Intervetions can work but its very important to have someone who has alot of experance in holding an interventions..Then you and your loved ones write down have there addiction has affected them and there relationship with each .Typicialy something is set up to bring the person right to rehab after the intervention if you can get them to agree to go.
Thanks for explaining, it definitely sounds like getting someone to help (counselor) is the best option. He is getting to the point where he wants help so I am hoping this won't be needed, but I wanted to cover all of our bases.
Agreed with the previous comments. Whatever kind of intervention is done, usually a professional is consulted or in attendance.
Interventions traditionally don't have a high success rate but what I advise people to look into is CRAFT (Community Reinforcement and Family Training). It's a supportive, motivational approach to help a loved-one enter treatment and is not coercive.

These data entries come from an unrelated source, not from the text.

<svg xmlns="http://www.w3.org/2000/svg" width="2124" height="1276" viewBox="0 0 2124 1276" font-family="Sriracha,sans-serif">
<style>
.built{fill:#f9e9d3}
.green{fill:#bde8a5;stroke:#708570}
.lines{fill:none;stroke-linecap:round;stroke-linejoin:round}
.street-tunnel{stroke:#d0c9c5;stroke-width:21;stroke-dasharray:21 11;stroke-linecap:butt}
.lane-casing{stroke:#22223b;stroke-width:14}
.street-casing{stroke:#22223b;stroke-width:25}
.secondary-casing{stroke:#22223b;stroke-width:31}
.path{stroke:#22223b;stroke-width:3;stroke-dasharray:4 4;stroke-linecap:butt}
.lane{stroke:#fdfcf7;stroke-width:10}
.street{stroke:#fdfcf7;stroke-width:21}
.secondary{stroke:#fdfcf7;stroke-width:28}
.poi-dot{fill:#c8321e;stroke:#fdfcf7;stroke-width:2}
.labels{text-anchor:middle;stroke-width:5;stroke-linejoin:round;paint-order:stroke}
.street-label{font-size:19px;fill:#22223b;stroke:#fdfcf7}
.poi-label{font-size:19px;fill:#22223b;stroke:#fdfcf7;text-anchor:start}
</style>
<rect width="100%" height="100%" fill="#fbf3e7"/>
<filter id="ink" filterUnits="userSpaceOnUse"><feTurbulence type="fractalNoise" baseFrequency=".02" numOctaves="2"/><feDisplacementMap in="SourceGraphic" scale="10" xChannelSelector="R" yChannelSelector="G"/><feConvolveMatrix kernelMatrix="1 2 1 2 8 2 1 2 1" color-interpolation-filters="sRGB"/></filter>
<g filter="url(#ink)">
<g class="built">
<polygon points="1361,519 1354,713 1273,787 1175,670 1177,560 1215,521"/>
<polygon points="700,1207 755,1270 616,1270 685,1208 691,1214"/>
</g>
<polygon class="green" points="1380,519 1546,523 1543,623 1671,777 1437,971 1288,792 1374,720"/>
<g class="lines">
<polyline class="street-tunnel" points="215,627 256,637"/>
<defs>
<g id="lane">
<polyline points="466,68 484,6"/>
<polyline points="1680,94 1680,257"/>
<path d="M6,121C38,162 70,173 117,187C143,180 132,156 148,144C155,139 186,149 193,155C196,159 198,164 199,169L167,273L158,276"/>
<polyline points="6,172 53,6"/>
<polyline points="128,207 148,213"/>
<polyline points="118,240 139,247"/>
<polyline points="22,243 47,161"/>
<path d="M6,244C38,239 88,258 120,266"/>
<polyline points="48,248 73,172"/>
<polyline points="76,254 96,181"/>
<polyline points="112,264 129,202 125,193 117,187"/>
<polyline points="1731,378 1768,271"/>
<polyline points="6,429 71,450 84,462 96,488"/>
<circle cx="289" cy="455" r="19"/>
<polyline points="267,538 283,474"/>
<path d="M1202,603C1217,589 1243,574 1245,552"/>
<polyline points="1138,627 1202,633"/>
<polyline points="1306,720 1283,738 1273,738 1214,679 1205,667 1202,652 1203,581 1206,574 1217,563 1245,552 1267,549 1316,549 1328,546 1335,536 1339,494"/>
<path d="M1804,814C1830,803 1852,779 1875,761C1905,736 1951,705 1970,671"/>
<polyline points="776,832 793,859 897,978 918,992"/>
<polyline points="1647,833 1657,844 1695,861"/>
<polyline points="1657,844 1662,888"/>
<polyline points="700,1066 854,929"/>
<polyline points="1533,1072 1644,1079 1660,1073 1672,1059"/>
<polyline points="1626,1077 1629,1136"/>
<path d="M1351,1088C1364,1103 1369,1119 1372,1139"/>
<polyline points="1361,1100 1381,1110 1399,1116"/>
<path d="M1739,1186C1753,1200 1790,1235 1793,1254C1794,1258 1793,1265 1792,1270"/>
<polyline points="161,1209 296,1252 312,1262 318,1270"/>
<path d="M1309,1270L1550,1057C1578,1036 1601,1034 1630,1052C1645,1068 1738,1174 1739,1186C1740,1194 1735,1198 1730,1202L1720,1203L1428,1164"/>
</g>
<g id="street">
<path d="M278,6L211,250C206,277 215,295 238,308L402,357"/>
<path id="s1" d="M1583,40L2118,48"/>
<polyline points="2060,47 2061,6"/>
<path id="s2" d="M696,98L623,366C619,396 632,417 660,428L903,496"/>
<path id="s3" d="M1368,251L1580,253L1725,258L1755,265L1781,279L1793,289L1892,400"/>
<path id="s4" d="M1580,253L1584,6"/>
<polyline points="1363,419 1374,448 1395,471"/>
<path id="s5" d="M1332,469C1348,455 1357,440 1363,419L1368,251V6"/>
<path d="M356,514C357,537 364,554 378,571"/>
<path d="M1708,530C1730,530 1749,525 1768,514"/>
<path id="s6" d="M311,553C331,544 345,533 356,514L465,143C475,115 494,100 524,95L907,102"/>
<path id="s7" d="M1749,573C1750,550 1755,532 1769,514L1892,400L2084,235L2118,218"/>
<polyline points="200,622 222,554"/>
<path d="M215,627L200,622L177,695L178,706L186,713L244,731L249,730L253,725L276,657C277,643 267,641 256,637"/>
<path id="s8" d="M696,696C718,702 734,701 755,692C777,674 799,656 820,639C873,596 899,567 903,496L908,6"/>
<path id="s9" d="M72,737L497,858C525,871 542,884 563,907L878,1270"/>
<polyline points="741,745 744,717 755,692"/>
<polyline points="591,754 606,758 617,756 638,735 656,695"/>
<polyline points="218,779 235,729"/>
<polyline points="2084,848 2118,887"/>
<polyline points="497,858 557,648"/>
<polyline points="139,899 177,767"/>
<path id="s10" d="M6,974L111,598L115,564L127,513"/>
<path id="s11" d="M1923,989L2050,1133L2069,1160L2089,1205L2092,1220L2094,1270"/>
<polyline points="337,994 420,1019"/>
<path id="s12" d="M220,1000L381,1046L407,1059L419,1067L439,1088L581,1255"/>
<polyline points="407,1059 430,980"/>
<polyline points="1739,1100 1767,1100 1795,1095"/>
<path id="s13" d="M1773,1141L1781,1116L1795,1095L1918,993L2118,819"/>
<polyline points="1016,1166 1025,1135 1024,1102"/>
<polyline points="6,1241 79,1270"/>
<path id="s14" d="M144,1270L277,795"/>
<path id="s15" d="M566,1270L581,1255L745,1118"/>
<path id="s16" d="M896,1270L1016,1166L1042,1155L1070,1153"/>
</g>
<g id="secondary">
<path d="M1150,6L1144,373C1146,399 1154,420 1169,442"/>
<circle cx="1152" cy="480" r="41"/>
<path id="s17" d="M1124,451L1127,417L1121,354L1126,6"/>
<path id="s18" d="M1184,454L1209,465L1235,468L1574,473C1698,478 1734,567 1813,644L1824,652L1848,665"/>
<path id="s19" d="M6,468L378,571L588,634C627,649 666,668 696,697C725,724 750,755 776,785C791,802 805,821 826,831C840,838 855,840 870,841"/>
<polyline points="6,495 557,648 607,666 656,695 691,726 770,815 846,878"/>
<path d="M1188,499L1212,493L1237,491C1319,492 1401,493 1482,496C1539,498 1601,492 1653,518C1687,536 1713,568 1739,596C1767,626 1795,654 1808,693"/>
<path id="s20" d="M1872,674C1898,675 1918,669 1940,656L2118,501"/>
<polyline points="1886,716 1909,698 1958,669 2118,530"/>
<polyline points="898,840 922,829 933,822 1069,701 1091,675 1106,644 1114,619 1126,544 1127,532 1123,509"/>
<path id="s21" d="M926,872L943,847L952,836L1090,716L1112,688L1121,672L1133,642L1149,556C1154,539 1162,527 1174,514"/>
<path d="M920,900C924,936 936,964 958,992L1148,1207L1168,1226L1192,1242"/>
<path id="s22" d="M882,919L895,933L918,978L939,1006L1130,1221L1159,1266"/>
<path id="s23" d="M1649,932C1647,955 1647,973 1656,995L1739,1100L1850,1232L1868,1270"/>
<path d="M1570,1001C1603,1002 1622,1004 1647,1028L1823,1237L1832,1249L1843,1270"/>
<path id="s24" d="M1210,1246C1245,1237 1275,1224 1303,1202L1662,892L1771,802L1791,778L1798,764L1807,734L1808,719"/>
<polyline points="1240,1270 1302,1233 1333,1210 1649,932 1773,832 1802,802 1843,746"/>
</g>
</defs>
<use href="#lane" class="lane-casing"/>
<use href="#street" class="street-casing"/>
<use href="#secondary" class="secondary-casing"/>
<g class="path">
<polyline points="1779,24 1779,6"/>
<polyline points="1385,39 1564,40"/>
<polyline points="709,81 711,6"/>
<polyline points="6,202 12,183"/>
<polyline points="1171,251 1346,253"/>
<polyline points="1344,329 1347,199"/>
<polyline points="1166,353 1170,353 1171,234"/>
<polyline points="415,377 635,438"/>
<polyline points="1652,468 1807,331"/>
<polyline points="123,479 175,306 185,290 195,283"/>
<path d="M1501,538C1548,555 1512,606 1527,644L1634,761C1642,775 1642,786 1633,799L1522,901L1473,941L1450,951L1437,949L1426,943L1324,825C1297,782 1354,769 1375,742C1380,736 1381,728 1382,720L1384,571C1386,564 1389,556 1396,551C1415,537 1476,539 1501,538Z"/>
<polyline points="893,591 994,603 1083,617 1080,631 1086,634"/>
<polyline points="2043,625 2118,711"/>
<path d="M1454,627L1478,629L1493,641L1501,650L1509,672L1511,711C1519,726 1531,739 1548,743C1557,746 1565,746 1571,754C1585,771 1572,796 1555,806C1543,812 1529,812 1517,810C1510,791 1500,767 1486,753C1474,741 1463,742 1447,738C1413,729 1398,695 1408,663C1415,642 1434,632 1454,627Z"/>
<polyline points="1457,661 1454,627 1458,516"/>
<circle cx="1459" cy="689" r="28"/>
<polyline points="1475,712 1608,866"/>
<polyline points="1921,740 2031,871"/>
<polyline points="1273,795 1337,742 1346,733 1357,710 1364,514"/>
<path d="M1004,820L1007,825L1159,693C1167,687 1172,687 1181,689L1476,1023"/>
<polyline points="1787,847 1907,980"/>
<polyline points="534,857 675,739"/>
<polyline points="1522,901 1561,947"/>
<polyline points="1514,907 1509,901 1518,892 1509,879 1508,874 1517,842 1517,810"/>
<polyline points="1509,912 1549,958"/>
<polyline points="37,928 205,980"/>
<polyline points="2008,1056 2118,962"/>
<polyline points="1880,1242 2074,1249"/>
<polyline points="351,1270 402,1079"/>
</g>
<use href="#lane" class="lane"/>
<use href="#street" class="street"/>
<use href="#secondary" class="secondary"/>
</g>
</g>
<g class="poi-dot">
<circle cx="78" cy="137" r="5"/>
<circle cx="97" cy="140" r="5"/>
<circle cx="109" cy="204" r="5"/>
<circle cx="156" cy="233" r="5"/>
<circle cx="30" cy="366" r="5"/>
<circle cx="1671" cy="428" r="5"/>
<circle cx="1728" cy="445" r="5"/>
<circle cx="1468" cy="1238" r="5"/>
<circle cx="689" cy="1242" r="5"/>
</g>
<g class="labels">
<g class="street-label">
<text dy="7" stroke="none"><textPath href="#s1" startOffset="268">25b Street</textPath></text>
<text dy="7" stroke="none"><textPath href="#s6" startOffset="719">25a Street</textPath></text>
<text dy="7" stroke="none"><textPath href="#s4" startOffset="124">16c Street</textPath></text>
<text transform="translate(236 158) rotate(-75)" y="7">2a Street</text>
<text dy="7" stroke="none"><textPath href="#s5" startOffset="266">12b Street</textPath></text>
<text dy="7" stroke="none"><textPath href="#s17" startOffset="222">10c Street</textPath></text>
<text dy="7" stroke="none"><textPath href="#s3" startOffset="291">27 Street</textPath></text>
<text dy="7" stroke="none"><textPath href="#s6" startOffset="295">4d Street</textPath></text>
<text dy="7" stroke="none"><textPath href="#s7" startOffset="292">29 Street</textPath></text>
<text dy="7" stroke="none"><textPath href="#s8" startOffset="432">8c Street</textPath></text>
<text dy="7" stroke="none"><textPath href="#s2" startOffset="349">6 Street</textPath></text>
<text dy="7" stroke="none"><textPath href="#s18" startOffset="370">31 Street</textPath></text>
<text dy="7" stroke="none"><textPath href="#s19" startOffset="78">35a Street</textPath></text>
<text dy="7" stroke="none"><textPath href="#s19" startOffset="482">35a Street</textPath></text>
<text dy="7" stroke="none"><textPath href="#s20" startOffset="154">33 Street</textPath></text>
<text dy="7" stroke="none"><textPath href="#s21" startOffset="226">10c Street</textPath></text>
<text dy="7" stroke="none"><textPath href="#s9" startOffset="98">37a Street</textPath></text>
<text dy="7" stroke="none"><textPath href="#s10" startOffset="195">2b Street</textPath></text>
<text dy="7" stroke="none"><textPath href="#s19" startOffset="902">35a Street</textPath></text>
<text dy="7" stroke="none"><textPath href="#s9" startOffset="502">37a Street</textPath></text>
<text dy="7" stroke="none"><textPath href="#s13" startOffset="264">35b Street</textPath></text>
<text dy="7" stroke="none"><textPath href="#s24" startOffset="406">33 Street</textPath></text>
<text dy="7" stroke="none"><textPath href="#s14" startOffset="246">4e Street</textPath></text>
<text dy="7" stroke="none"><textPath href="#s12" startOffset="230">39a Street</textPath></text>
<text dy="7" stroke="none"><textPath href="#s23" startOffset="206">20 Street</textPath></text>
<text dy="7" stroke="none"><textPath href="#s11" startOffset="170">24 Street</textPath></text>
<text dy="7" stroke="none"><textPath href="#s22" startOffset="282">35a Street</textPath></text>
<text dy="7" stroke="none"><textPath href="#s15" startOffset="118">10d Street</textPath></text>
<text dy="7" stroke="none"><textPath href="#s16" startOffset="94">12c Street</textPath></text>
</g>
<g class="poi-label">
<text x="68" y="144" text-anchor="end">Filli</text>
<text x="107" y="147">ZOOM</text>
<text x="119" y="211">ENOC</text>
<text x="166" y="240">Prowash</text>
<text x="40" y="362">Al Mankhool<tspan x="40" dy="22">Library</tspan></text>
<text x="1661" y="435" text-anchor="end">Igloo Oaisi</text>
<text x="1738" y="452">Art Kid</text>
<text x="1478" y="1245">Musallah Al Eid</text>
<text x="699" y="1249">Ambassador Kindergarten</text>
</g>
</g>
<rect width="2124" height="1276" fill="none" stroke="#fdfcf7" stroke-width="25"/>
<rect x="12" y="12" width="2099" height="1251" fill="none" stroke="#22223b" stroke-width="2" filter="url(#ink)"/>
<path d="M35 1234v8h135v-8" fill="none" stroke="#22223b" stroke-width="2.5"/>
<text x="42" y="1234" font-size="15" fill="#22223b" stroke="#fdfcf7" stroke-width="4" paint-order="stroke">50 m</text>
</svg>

CRAFT has 3x the success rate as traditional interventions in getting a loved-one into treatment.
Here are some resources with more information:
I would like to suggest that the person you choose for a counsellor be chosen from your areas medical staff. A great many alchoho0l and drug councillors are ex-addicts themselves and an intervention isn't the place they would be at their best. A specialist with a masters at least should be called in , although that is a hard thing to get, but the lack of extended schooling for 'counsellors' is a worry. most A&D workers are only sporting a 1-2 year program.
Have you ever watched the TV show intervention on A&E?
An intervention is a deliberate process by which change is introduced into peoples' thoughts,feelings and behaviors. The overall objective of an intervention is to confront a person in a non-threatening way and allow them to see their self-destructive behavior, and how it affects themselves, family and friends.